Para que o Pablão não chegue aos finalmentes e literalmente me mate por deixar de contribuir com o blog resolvi voltar com as 10 cenas que mais gosto no cinema, aquelas que consigo assistir cinqüenta vezes sem que elas percam o efeito de novidade. Faço isso até por uma necessidade de catálogo, para guardá-las no celular como kit de sobrevivência contra eventuais acidentes aéreos, principalmente aquelas catástrofes que deixam a gente como único sobrevivente numa ilha deserta. A principio postaria todas juntas, mas como escrever o pouco e o mínimo não está entre as minhas principais qualidades literárias será uma cena por vez mesmo.
10. La Dolce Vita (Federico Fellini, 1960)
Poucas cenas são tão gostosas de assistir quanto da belíssima Anita Ekberg subindo um rodopio de escadas em “La Dolce Vita”. Nesta ela interpreta Sylvia – uma atriz americana de sucesso em excursão por Roma – que desperta uma paixão dessas de deixar cansado no Marcelo Mastroianni.
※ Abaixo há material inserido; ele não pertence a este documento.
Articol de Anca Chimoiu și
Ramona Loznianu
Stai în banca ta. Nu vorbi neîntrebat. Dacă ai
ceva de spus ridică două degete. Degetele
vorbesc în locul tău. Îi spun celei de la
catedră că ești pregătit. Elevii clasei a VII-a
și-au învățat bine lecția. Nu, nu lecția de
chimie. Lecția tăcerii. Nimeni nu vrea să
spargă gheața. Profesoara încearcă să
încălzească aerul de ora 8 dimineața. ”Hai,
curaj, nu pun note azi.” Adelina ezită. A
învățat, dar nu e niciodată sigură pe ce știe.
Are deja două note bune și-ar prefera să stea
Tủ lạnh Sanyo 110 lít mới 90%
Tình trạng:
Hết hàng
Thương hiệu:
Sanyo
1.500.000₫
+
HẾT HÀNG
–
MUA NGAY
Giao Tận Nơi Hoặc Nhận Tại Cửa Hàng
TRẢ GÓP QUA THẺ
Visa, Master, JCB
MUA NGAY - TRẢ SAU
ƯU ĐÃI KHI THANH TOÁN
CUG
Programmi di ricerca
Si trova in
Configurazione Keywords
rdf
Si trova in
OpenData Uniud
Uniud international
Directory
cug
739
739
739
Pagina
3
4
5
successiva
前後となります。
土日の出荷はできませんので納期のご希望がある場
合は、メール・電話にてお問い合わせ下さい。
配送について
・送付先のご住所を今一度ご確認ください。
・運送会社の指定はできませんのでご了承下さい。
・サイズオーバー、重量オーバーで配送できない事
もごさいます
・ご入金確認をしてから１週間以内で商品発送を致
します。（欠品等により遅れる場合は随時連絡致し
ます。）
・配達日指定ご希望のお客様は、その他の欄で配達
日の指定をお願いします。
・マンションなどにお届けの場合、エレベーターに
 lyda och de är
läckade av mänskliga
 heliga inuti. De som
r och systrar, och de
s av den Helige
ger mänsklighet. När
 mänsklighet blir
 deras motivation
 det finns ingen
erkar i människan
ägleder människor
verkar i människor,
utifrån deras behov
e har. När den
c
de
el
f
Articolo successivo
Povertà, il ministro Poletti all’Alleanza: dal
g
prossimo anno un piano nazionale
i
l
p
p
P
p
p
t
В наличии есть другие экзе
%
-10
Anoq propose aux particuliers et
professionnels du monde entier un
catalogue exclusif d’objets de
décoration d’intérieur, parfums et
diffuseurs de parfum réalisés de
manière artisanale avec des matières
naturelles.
E faz isso com uma liberdade selvagem de floresta, de criança, de chuva em janela de quarto, de jabuticaba fruta mascada no pé, de sonho bom, se rindo toda rouca ao galgar cada degrau pretendido. Os homens, os paparazzi, os sorveteiros, os jornaleiros, os correntistas que lhe perseguiam nesta fantástica jornada vão desistindo um a um, vencidos pela energia dessa mulher de infinitas tempestades. Anita, mais do que beleza em cabelos loiros cor-de-prata, transbordava a virtude essencial da própria vida: era livre. “Carpe Diem”, uma frase que os próprios romanos repetiram incansavelmente em seus momentos gloriosos, parecia existir somente neste momento de mundo e apenas para descrevê-la por entre as avenidas e azaléias da cidade museu.
A despedida de sua personagem é talvez a maior quebra de mitos do cinema: ao voltar para o hotel com Mastroianni ela encontra na calçada o namorado violento embriagado que, balbuciando qualquer coisa, lhe dá uma bofetada na cara. Anita então transforma o rosto. O tempo parece engatilhar pois seu coração dispara décadas. O corpo adquire o cansaço de corpo, está finalmente entregue à dura passagem dos anos, a dura passagem dos amores, a dura passagem das tragédias e saudades desses amores. E por de trás daquela criatura que aparentava ser genuinamente livre e incontrolavelmente feliz surge uma mulher submissa, triste, sem romance e principalmente humana. Desaparece a atriz, a baita gostosa inconquistável, a deusa onírica de todos os momentos anteriores. O frágil castelo de cartas construído meteoricamente em torno dela é soprado e rompido. Ao vê-la correndo humilhada para o saguão do hotel Mastroianni, que antes a devorava em cada olhar e suspiro, sorri com um profundo carinho para nunca mais reencontrá-la. Muitos (para não dizer todos) consideram “La Dolce Vita” um retrato da decadência e da superficialidade humana, mas particularmente nunca o encarei dessa forma. No final somos todos mais tímidos, gagos, solitários, perdidos, inseguros e tristes que aparentam estas fantasias que os outros vestem na gente. Descobrir isso não é descobrir a decadência no outro, mas o motivo para vida ser tão doce quando se está junto de qualquer pessoa.